We have talked here about the special poison brewed up in cauldrons of segregation like the Dallas public school system and in big, poor, racially segregated urban communities. All bigotry may have the same moral valence in the end, but each kind gets there according to its own wicked wiles. In Ragland's column, Jackson correctly points to the isolation of the ghetto -- what I call the culture prison -- as the cause of stunted dreams.

What I am left wondering is this. This man who preaches scapegoats, this demagogue who raises money by offering up whipping boys for his faithful to flog, is he capable of bridging his own gap on race?

The historical origins of the racial gap and racial barriers in our nation are white. White people bear enormous responsibility for helping to bridge that rift and open those doors. But Jakes and Jackson fully understand that even when the doors are open, poor people in bitterly deprived circumstances must lift themselves up and walk themselves through those doors. And the ability to do that is entirely a question of values.

What is worthwhile in the prosperity doctrine is the teaching that life will get better for you when you get better at life. That's not bullshit. That's what every white Kansas grandma has told her grandchildren since covered wagon days. And, yeah, most Kansas grandmas were prosperity preachers, too.

But we all also know that nobody poor in South Dallas is going to listen to some white dude preaching at him about his values. The bitter legacy of white history in this country is that black people often don't see white people as bringing a whole lot of authority to the question of important moral values.
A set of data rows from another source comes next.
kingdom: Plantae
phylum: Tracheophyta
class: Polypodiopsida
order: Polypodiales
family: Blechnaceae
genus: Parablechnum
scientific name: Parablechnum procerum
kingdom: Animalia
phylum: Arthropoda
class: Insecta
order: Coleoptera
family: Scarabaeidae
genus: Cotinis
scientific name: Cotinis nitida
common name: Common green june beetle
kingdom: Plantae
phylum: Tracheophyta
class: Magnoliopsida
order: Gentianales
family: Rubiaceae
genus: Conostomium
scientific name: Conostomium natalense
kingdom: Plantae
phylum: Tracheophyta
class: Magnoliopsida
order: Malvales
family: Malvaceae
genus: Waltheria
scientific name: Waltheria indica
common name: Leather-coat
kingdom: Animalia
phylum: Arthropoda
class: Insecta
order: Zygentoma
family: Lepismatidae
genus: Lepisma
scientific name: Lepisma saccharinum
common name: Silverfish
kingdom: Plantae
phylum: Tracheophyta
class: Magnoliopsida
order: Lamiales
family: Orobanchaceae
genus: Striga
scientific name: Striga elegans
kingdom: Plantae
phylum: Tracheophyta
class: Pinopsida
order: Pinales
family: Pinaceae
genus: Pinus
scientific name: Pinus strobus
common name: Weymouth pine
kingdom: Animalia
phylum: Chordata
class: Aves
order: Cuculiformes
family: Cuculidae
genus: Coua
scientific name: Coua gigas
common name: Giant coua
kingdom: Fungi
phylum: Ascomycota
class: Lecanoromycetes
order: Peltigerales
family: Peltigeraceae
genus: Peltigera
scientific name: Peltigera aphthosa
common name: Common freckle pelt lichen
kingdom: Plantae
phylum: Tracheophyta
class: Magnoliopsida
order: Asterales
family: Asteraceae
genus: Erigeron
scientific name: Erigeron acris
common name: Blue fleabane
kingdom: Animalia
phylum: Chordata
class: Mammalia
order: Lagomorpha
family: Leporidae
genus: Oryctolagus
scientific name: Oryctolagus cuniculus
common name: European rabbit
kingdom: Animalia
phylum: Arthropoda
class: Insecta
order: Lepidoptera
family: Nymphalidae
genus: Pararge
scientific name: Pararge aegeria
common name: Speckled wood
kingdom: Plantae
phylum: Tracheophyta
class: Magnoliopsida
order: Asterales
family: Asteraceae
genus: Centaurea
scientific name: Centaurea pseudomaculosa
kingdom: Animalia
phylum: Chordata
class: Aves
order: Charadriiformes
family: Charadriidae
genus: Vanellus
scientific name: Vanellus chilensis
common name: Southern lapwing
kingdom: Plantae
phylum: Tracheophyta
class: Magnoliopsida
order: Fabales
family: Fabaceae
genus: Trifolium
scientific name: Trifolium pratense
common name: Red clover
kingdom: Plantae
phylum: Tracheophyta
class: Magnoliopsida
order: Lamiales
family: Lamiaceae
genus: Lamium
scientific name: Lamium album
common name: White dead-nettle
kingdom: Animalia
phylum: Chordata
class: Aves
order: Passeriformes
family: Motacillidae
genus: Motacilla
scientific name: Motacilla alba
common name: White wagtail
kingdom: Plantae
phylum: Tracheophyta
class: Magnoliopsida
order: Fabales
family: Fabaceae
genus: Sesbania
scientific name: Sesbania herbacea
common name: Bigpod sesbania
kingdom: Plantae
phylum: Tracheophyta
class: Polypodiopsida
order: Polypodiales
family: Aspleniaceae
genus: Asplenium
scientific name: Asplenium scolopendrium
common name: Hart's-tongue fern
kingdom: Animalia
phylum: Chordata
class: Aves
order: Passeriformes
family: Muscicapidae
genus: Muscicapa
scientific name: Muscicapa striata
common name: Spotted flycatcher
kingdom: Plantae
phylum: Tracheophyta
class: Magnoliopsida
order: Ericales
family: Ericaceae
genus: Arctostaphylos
So here is what I want to know and wait to see. Is there some point soon when prosperous, successful black Americans will go into a Ferguson, Missouri, and tell some truth that people there might listen to about values and about taking full responsibility for your own destiny?

My grandma could have done it and would have done it on a bet, but nobody in Ferguson would have listened to her, and anyway she's dead. So what I'm asking about Jakes and Jackson is this: They clearly see the growing divide in black America. Do they have serious intentions about healing that rift? And how would Jackson bring any legitimacy to the question without healing his own inner moral rift first?